On Wednesday, February 21st, my beautiful son Robert would have turned 22 years’ old. Each year I write him a letter. Writing is a tool that helps me to express my feelings and also helps me to heal. I have promised to be open, honest and vulnerable about my journey of losing a child. My hope is that it also helps others who are going through hard times. I want people to know that they can survive, that they can move forward and that they are never alone……….
Dear Robert,
This year you would have turned 22 years old. It is always so difficult to imagine that I have to spend another one of your birthdays without you. These are the times that bring your death more into focus and make it more of a reality that you are gone. I live most days keeping reality at a safe distance from myself.
This past year has brought many more changes into my life, and I am always amazed at the continual change. It seemed like my world was turning upside down once again. I was losing more people around me. What I didn’t realize at the time, was that these changes were necessary in order for me to continue to grow. I spend a lot of time reflecting on where I’ve been and where I am now; it helps me to see who and where I want to be in the future. What I thought was important to me and what I thought would help me to get through losing you, were really things and people that would be lessons to learn from, grow from and reflect on. The beautiful thing is that I learned what real friends are, and I learned what healthy relationships should look like. I thank you, Robert, for bringing so many wonderful people into my life. I also want to thank you for some of the people that came back into my life this past year. Relationships were repaired, and I am very thankful for those reconnections. I am also thankful for the relationships that have been in my life for a very long time; people who have been there for me since day one. I treasure those relationships and I don’t know where I would be without them. And…. as painful as it has been, I thank you for guiding me away from the people and situations that brought me hurt and were not good for me.
You continue to teach me so much through your death. You have taught me how to be a person that I can be proud of when I look in the mirror. For so long I wasn’t right with myself. I was angry at the world, and I was lost in hurt by what others had done to me. I couldn’t see clarity through all of my pain. With your guidance, I am able to see the world very differently now. I understand what is important, and I know the path that I need to stay on in order for me to continue to move forward in my life.
So Rob…
From day one, people were drawn to you. You had such a unique personality and you were loved by so many people. It is not a surprise to me, that in death, you are just as special. Countless lives have been touched, changed and saved because of you.
Most of the time we mark death as an ending. For you and me, it was a new and beautiful beginning that would turn out to be something more meaningful and spiritual than I could have ever imagined. I am so honored to be your mother, and I am incredibly privileged to steer the ship that you are guiding, that is helping so many people. Rising Above Addiction and Reclaiming My Life are for you, because of you and in memory of you. They have helped me to survive, helped me to heal, and have been the teacher in helping me to see what life is really about. You will live on forever through Rising Above Addiction and Reclaiming My Life. When I walk into the sober house, or go to an event, I am struck by overwhelming emotions that all of it is because of you. And… although this is excruciatingly painful, these things give me some sense of purpose and understanding to your death. I try to remind myself that this world had a different plan for you; a different plan for us.

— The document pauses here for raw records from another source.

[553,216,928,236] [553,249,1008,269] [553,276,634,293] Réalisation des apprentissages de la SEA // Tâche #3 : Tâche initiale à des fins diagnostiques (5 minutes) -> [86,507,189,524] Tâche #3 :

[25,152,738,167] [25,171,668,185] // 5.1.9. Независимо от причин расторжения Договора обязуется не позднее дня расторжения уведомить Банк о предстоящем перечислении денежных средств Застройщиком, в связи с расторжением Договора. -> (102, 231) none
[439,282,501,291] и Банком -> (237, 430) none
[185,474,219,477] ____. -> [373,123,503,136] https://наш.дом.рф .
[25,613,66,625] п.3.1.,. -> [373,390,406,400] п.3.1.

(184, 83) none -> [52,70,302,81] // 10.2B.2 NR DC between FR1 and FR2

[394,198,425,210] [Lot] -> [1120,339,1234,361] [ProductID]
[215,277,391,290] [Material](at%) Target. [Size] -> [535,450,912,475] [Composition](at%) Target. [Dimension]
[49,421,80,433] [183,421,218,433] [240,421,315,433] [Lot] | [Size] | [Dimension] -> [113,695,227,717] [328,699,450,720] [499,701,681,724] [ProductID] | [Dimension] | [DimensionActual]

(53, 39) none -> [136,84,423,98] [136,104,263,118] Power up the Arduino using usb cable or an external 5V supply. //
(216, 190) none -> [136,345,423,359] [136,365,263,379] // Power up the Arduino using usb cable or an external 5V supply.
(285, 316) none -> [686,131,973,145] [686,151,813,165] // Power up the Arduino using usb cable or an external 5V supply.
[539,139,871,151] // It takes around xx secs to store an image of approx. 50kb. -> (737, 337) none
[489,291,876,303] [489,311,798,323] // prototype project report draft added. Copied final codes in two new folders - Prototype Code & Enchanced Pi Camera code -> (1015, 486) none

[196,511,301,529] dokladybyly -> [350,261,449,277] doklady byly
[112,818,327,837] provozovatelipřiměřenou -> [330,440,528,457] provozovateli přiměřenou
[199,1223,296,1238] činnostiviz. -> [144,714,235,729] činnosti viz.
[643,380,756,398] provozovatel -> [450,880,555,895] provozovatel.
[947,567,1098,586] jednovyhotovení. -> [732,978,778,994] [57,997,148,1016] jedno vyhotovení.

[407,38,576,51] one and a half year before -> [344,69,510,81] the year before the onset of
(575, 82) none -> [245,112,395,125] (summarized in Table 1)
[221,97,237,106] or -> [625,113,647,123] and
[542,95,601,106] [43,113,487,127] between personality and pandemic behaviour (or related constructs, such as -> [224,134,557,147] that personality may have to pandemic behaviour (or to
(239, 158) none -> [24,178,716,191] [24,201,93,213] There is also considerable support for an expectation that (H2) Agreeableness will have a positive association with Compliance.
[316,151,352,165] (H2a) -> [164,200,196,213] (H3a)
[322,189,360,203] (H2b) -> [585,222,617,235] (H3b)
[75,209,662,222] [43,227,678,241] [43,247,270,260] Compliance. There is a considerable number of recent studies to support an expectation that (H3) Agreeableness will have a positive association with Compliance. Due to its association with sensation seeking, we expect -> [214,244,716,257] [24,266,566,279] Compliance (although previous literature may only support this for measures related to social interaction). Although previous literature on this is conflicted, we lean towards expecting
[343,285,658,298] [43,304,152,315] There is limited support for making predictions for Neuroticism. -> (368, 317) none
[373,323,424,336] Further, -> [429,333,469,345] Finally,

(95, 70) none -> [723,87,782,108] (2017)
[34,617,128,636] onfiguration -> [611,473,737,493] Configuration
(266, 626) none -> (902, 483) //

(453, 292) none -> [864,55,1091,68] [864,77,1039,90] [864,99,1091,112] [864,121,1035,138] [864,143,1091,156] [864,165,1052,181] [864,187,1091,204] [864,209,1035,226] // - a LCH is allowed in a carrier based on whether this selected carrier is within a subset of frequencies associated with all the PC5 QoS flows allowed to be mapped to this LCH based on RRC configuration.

Happy birthday Robert! You are with me every minute of every day and you will continue to be a present part of our family. We will keep you alive through our memories, through the funny stories and even through the chaos and pain that we all lived. All of these things made us who we are, and maybe without all of the chaos and turmoil, we wouldn’t be where we are today.
Nobody will ever forget the jokester who wore his sisters tight, skinny pink jeans to school to give everybody a laugh, or the guy who dressed up in a Santa costume the whole day at school and took pictures with everybody, or the son who set everything he could, including the temperature in the car and in the house to 69°, because you loved to shock your mother. And…… of course, no one will forget the young man who was always willing to help other people, who would give a homeless person a hug and money, who would always open the door for his mother, even when he was mad at her and who was the best big brother a girl could ever ask for.